China's long rumoured carrier-killer, an anti-ship ballistic missile (ASBM) might not be vapourware.

SinoDefence has a DongFeng 21 development history. China Military Report has DongFeng 21 pictures and commentary.

Update: Welcome Times of India and Eurasia Review readers. Please feel free to have a look round while you are here.

Two further updates: Ry of Castle Argghhh! writes with a link to Arms Control Wonk - "DF-21 Delta: Some Early Thoughts" - and comments thusly.

Basically, they've got to show a tonne on the targeting and detection side.
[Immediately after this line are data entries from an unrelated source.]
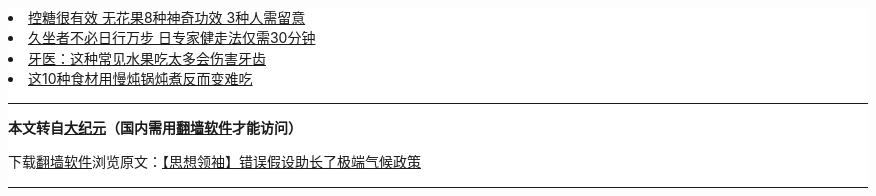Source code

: <li><a href="https://github.com/19920513/djy/blob/master/gb/24/5/1/n14238587.md#1">控糖很有效 无花果8种神奇功效 3种人需留意</a></li>
<li><a href="https://github.com/19920513/djy/blob/master/gb/24/4/27/n14235648.md#1">久坐者不必日行万步 日专家健走法仅需30分钟</a></li>
<li><a href="https://github.com/19920513/djy/blob/master/gb/24/5/14/n14249792.md#1">牙医：这种常见水果吃太多会伤害牙齿</a></li>
<li><a href="https://github.com/19920513/djy/blob/master/gb/24/5/13/n14248041.md#1">这10种食材用慢炖锅炖煮反而变难吃</a></li>
<hr>
<strong>本文转自<a href="https://www.epochtimes.com">大纪元</a>（国内需用<a href="https://github.com/19920513/www/blob/master/README.md#8">翻墙软件</a>才能访问）</strong><p>下载<a href="https://github.com/19920513/www/blob/master/README.md#8">翻墙软件</a>浏览原文：<a href="https://www.epochtimes.com/gb/24/4/11/n14223633.htm">【思想领袖】错误假设助长了极端气候政策</a></p><hr>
That's not to say that the impact of such a thing won't be disproportionate to the actual utility, as such things usually go, neh?, since it'd only be a fool who thinks he can sail blithely around in that part of the world since the weapon hasn't been proven with war shots(and that may be the longest---possible run on-- sentence I've written this year).

I'm just not on board with the Gary Brecher aka War Nerd view on this (why have carriers? Carriers are for losers. Everyone should go for subs!).
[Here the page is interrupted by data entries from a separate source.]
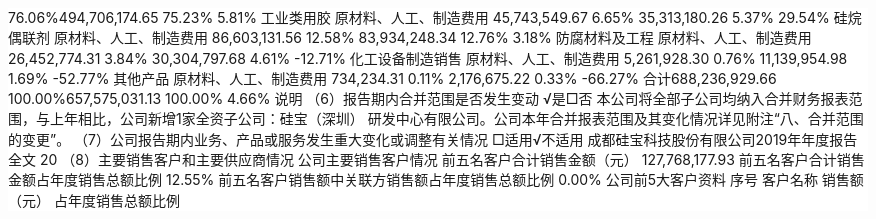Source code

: 76.06%494,706,174.65
75.23%
5.81%
工业类用胶
原材料、人工、制造费用
45,743,549.67
6.65%
35,313,180.26
5.37%
29.54%
硅烷偶联剂
原材料、人工、制造费用
86,603,131.56
12.58%
83,934,248.34
12.76%
3.18%
防腐材料及工程
原材料、人工、制造费用
26,452,774.31
3.84%
30,304,797.68
4.61%
-12.71%
化工设备制造销售
原材料、人工、制造费用
5,261,928.30
0.76%
11,139,954.98
1.69%
-52.77%
其他产品
原材料、人工、制造费用
734,234.31
0.11%
2,176,675.22
0.33%
-66.27%
合计688,236,929.66
100.00%657,575,031.13
100.00%
4.66%
说明
（6）报告期内合并范围是否发生变动
√是□否
本公司将全部子公司均纳入合并财务报表范围，与上年相比，公司新增1家全资子公司：硅宝（深圳）
研发中心有限公司。公司本年合并报表范围及其变化情况详见附注“八、合并范围的变更”。
（7）公司报告期内业务、产品或服务发生重大变化或调整有关情况
□适用√不适用
成都硅宝科技股份有限公司2019年年度报告全文
20
（8）主要销售客户和主要供应商情况
公司主要销售客户情况
前五名客户合计销售金额（元）
127,768,177.93
前五名客户合计销售金额占年度销售总额比例
12.55%
前五名客户销售额中关联方销售额占年度销售总额比例
0.00%
公司前5大客户资料
序号
客户名称
销售额（元）
占年度销售总额比例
For anyone not familiar with Gary Brecher's argument: "This is how the carriers will die".

Long time Flea-readers will know I am pro-sub, but submarines cannot project power - and prestige - and carriers can and do. That said.... Describing the DF-21D as a harassment weapon, J.E. Dyer's discussion of the challenges faced by China's missile designers is not the main question. We should rather be thinking in terms of how an ASBM will be deployed tactically alongside other weapons systems to make life difficult for a carrier and its escort group to do what they have been deployed to do. Busy the group defending itself to the point it cannot project power: In this way lies "senility" for carrier-based power projection.

If the DF-21D is mainly a nuisance, these issues can be addressed in the medium term with tactics, while we look for longer-term fixes in technology. But the DF-21D will be only one of the disruptions a naval force faces. It’s probably not going to be a very effective way to literally “kill” a carrier for some years to come. A submarine nailing the carrier at the keel is a much better bet: take out propulsion, you take out the whole weapon system. Without propulsion, the carrier can’t make the 35 knots of wind over the deck that it needs to recover aircraft. And China has lots of submarines.